| Instructions to follow |
The answer must consist of each line below that contains the string "totale".

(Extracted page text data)
-----

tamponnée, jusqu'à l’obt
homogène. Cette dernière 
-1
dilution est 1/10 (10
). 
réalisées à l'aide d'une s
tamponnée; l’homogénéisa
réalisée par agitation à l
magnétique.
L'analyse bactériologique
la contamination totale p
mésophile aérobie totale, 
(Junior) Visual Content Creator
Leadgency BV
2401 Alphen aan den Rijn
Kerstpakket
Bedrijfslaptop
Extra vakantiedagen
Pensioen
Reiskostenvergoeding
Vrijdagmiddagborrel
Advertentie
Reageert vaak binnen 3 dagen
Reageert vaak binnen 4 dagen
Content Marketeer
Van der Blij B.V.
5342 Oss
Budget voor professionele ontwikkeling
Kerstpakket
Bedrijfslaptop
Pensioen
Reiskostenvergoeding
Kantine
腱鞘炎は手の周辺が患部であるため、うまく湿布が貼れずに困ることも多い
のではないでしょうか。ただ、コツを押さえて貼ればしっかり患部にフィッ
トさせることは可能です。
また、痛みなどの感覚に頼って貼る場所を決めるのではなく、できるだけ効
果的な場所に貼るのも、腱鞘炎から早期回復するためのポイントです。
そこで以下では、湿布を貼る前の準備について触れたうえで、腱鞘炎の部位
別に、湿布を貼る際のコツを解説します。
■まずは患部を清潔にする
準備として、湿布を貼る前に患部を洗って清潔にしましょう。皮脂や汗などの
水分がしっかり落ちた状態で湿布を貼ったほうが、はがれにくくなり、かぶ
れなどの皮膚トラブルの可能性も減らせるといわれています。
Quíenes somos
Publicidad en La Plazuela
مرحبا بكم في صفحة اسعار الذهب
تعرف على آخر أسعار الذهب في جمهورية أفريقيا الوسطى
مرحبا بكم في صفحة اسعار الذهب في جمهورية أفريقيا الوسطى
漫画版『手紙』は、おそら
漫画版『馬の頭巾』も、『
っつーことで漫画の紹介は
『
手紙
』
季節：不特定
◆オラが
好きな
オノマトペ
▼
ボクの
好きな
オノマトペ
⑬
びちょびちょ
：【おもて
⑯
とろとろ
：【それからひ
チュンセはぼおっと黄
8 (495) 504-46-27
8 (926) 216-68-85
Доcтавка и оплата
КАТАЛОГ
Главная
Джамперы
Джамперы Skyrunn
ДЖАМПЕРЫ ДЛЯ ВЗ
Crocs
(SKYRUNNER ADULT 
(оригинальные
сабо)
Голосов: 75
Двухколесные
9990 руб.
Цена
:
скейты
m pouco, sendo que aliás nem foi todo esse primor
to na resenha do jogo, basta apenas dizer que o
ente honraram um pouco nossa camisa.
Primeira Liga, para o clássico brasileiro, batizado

-----

| Answer section |
la contamination totale p
mésophile aérobie totale, 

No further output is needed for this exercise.